Poco più di venti gradi di temperatura media, arrivando da un paese in cui al Sud si brucia e al Nord si annega tra pioggia e grandine. Già la temperatura, a Locarno, sembra fantascienza. Così come la tranquillità con cui un’edizione epocale – finisce l’era Marco Solari, presidente che ha portato il Locarno Film Festival a conquistare il mondo, arriva la mecenate e collezionista d’arte Maja Hoffmann – viene vissuta da questa comunità cinefila e colta, capace di trasformarsi per dieci giorni nella “capitale mondiale del cinema d’autore”, come orgogliosamente si autodefinisce.
E l’apertura di questa edizione di Locarno è degna della fama del festival: L’étoile filante, che segna l’esordio quest’anno della Piazza Grande, era una certezza già quasi sulla carta. Partorito dal duo folle e geniale formato da Dominuque Abel e Fiona Gordon, registi, sceneggiatori e attori belgi che hanno dato una nuova accezione alla parola “coppia” – vivono e lavorano insieme e hanno persino la pagina Wikipedia in comune -, quest’opera è uno dei migliori esempi della cinematografia di Bruxelles e dintorni, da almeno due decenni in forma smagliante, dai Dardenne a Jaco Van Dormael in giù. E se tempo fa da quelle parti ci avevano insegnato che Dio esiste e vive a Bruxelles, la coppia Abel-Gordon ci dice che la capitale belga è anche piena di poveri cristi, impegnati in una battaglia quotidiana con la vita, tra il tragico e il grottesco. Grammatica perfetta per un popolo malinconicamente ironico come quello belga.

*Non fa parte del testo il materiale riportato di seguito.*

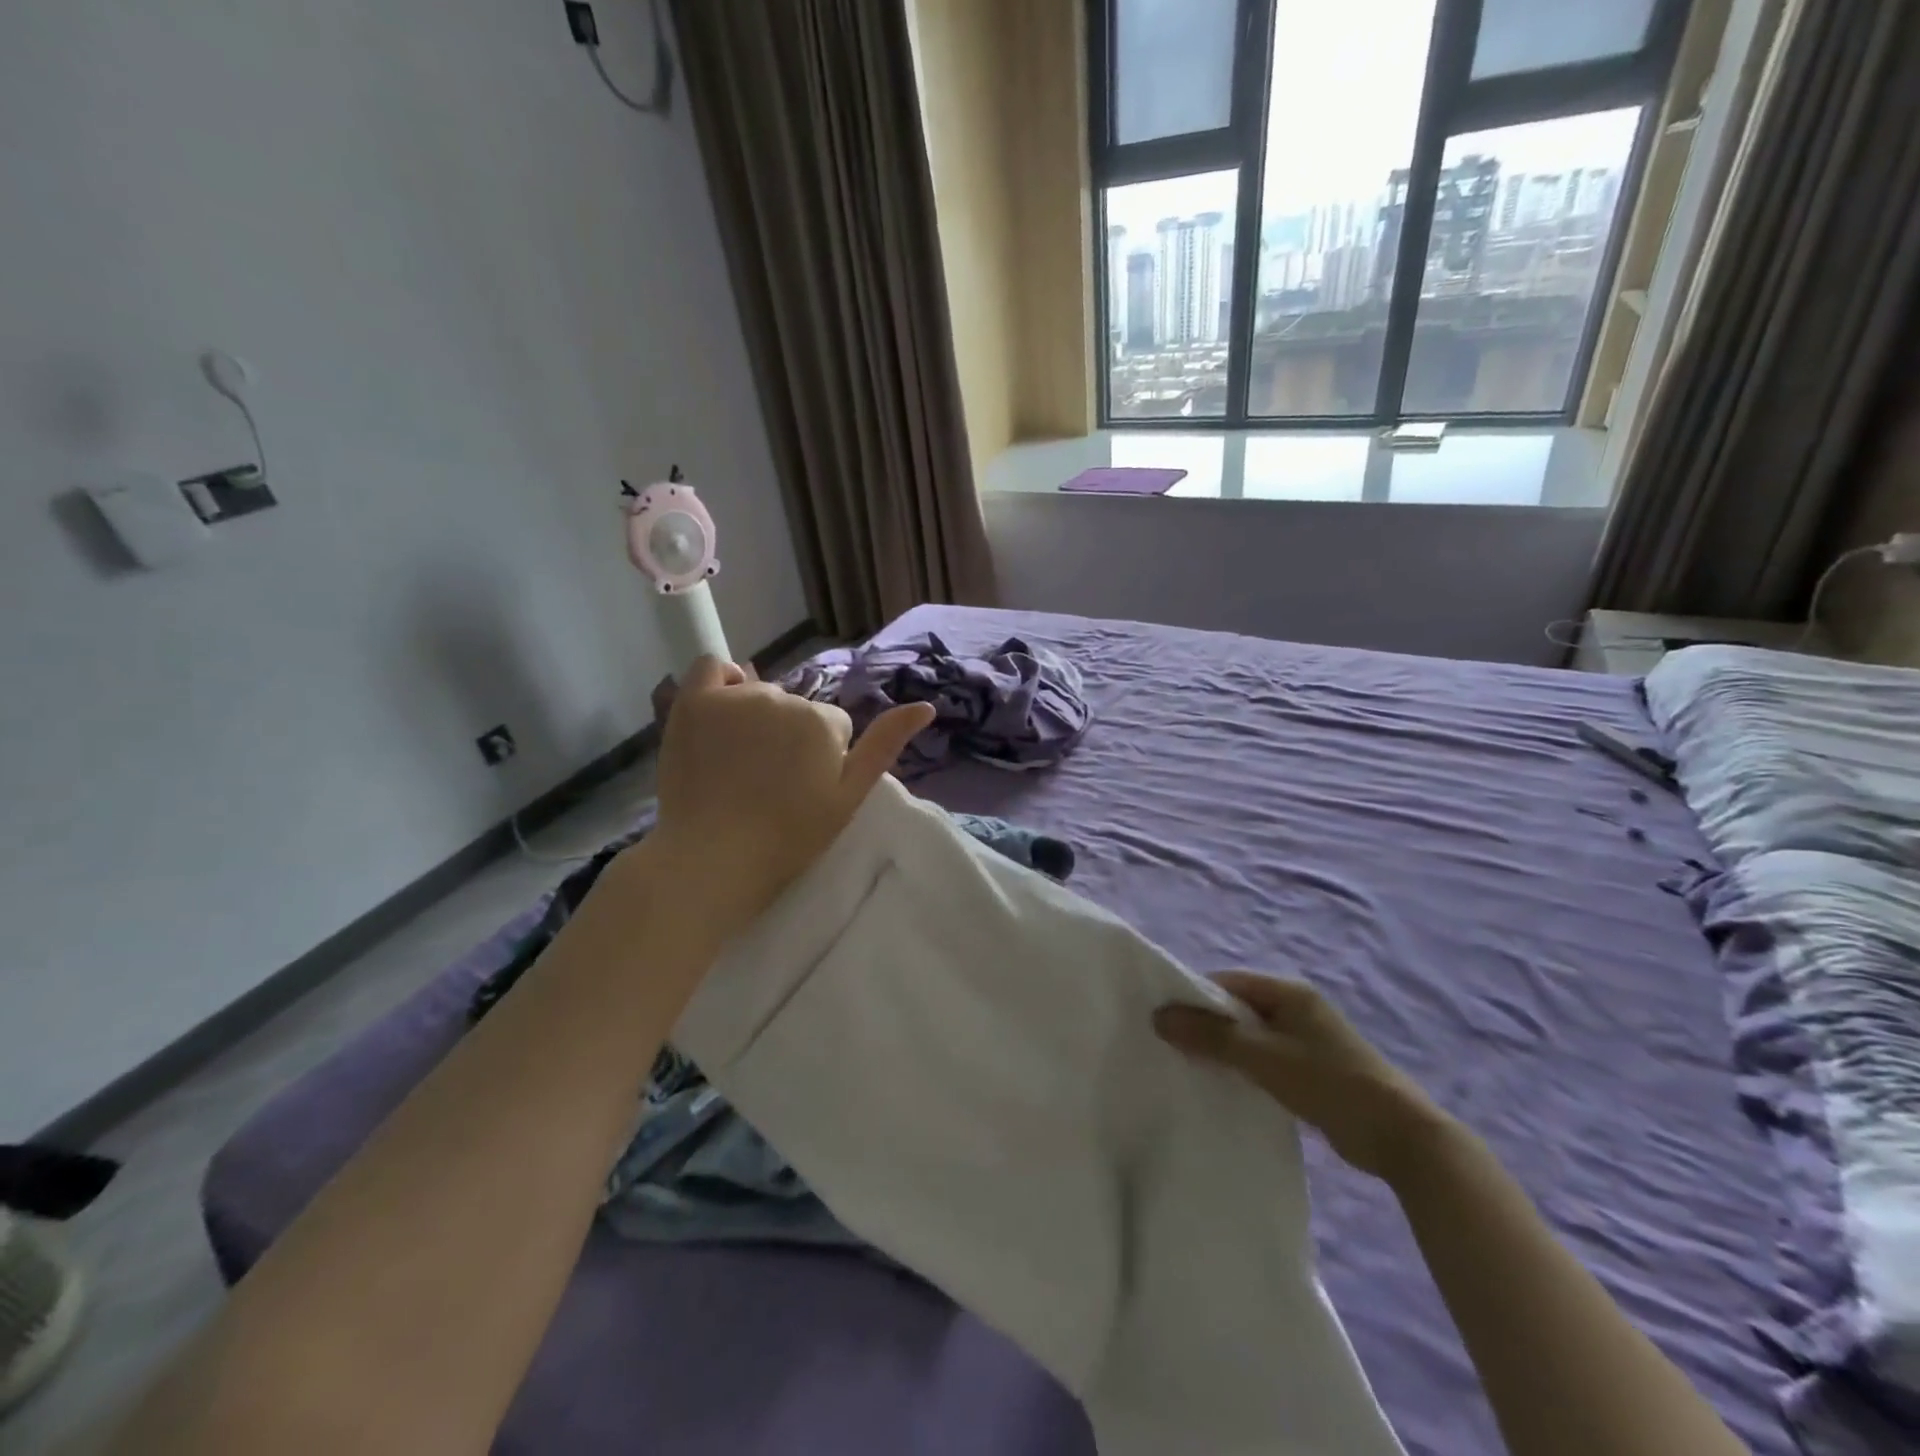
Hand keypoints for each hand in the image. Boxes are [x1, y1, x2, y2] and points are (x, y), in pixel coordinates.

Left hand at [639, 656, 934, 932]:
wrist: (713, 858)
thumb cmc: (788, 838)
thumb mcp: (848, 798)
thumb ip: (884, 746)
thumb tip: (926, 706)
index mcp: (823, 722)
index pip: (832, 725)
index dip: (822, 757)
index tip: (802, 789)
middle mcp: (783, 698)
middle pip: (796, 707)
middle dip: (789, 735)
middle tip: (768, 780)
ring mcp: (736, 697)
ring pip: (759, 693)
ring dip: (756, 717)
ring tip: (737, 762)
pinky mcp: (694, 702)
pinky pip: (712, 666)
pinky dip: (722, 681)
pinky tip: (721, 709)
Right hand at [1154, 972, 1451, 1183]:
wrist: (1400, 1137)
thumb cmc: (1329, 1082)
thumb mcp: (1264, 1057)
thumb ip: (1212, 1036)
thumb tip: (1159, 1016)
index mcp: (1288, 992)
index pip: (1227, 982)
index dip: (1194, 996)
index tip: (1165, 1019)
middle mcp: (1296, 1008)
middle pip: (1237, 1008)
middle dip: (1206, 1024)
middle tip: (1171, 1045)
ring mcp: (1306, 1040)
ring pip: (1250, 1036)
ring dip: (1224, 1049)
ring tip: (1191, 1066)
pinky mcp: (1311, 1070)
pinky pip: (1265, 1059)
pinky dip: (1244, 1067)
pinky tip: (1226, 1085)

La storia è quella di Boris – “si chiamano tutti così, i baristi de L’étoile filante“, che scopriamo subito essere uno scombinato pub – uomo apparentemente mite con un buco nero nel suo passato di attivista politico, che corrode lui, il suo arcinemico con un braccio meccanico e chiunque, alla fine, si trovi a percorrere, intercettare, provare a modificare il suo cammino. Sua moglie, probabilmente per lo stesso senso di colpa, si è reinventata detective privato, dopo essersi separata da lui. Ma non dai suoi, dai loro, incubi.

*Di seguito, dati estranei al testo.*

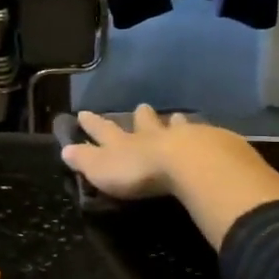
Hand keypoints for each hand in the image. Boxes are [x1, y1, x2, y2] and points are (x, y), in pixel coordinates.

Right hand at [61, 105, 278, 249]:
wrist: (190, 164)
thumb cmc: (141, 172)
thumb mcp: (103, 170)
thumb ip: (85, 160)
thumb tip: (64, 150)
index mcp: (125, 143)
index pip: (104, 131)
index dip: (93, 125)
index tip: (84, 113)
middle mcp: (153, 135)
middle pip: (145, 123)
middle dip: (140, 117)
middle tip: (141, 107)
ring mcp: (185, 137)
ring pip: (177, 126)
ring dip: (174, 123)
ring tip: (177, 116)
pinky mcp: (213, 145)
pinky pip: (206, 137)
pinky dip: (204, 136)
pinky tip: (211, 137)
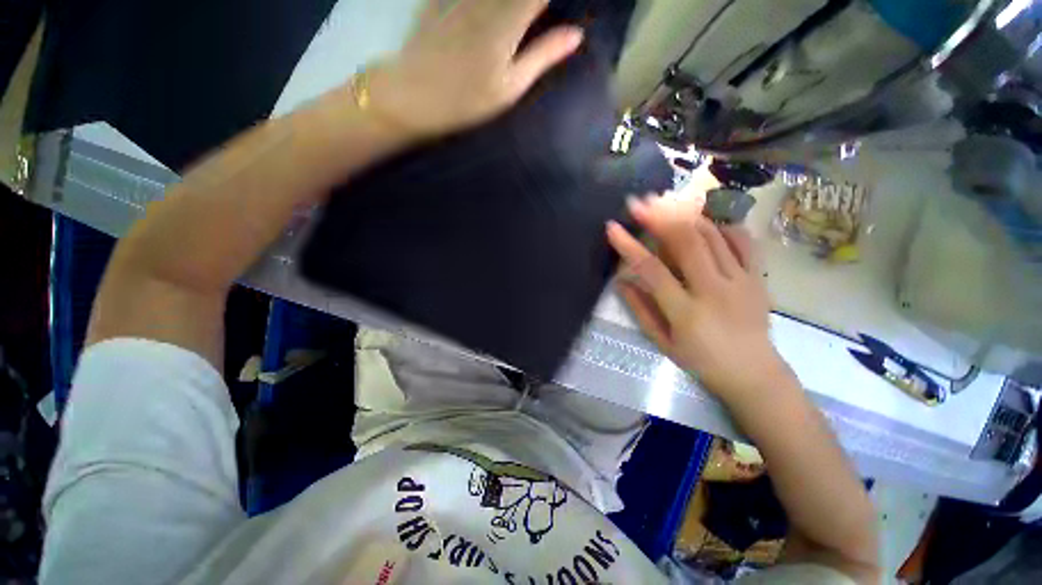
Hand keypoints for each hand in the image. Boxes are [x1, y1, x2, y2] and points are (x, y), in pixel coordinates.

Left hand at [368, 0, 582, 138]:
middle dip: (534, 3)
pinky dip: (487, 1)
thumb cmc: (467, 99)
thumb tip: (576, 34)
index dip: (553, 0)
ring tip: (521, 17)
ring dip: (514, 2)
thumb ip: (542, 55)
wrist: (414, 94)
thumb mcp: (510, 87)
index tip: (562, 10)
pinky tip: (494, 11)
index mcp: (510, 17)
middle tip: (537, 17)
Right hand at [606, 196, 791, 402]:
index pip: (652, 270)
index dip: (629, 246)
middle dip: (659, 217)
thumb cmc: (700, 361)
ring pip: (712, 235)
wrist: (753, 373)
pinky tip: (705, 220)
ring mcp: (741, 280)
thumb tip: (621, 281)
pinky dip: (722, 225)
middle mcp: (714, 290)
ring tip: (665, 201)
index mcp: (686, 311)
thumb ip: (640, 309)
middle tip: (639, 202)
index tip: (612, 227)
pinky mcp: (758, 277)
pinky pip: (743, 240)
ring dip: (685, 214)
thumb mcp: (662, 341)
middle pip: (686, 242)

Sembrerebbe un noir, neanche troppo originale. Ma dalla prima scena, in cui un uomo finge noncuranza ordinando una birra, e poi estrae una pistola provando l’esecuzione più improbabile della storia, si capisce che siamo alle prese con un mondo folle, di meschinità incrociate e sogni infranti prima ancora che prendano forma. E soprattutto di assassini troppo incapaci, tanto che l’unico che ha ammazzato qualcuno, lo ha fatto perché la vittima faceva gli straordinari. Abel (Boris) e Gordon (la moglie) sono irresistibili nell’affrontare questa storia sempre nel modo più teneramente sbagliato: il primo con una passività quasi keatoniana, la seconda con un piglio caotico e disordinato come il suo look. Così come Kayoko, che cerca l’amore e trova la sindrome di Stoccolma (o di Lima, deve ancora capirlo), e Tim, esecutore di piani pensati troppo male per riuscire. L’ironia nasce dalla trovata più facile, l’esistenza di un sosia – Dom, uomo depresso e spaurito – che consegna alla commedia, insieme al cattivo (che è solo un buono che è stato sfortunato) tutto il suo lato slapstick, coreografico, corporale, con danze assurde mentre cercano, Kayoko e Tim, di cambiargli i vestiti. O proprio in quel pub, quando le periodiche rese dei conti diventano buffe danze.
Sembra sempre sull’orlo di perdersi L’étoile filante, troppo innamorato di sé e delle proprie idee, ma quando è sul punto di disperdersi, si ritrova grazie a un’intuizione. A volte per una scena recitata meravigliosamente – quella dell’infarto di chi vorrebbe uccidere e rischia di morire – altre per una sterzata narrativa e emotiva in cui la sequenza da buffa diventa dolente – la verità non è sempre entrambe le cose? – e infine così pazza da usare persino il time lapse per rompere ogni tipo di credulità, ennesima sfida al pubblico di un film che torna all’elementarità delle comiche di inizio secolo (scorso) per raccontare una storia che mette le radici in una profondità perduta.
Il tutto incastonato in un cinema, quello belga, che insieme a quello greco, qui e ora, ha una grammatica originale e incredibilmente riconoscibile, senza mai essere prevedibile.
La Piazza Grande di Locarno, insomma, inizia col botto. Letteralmente.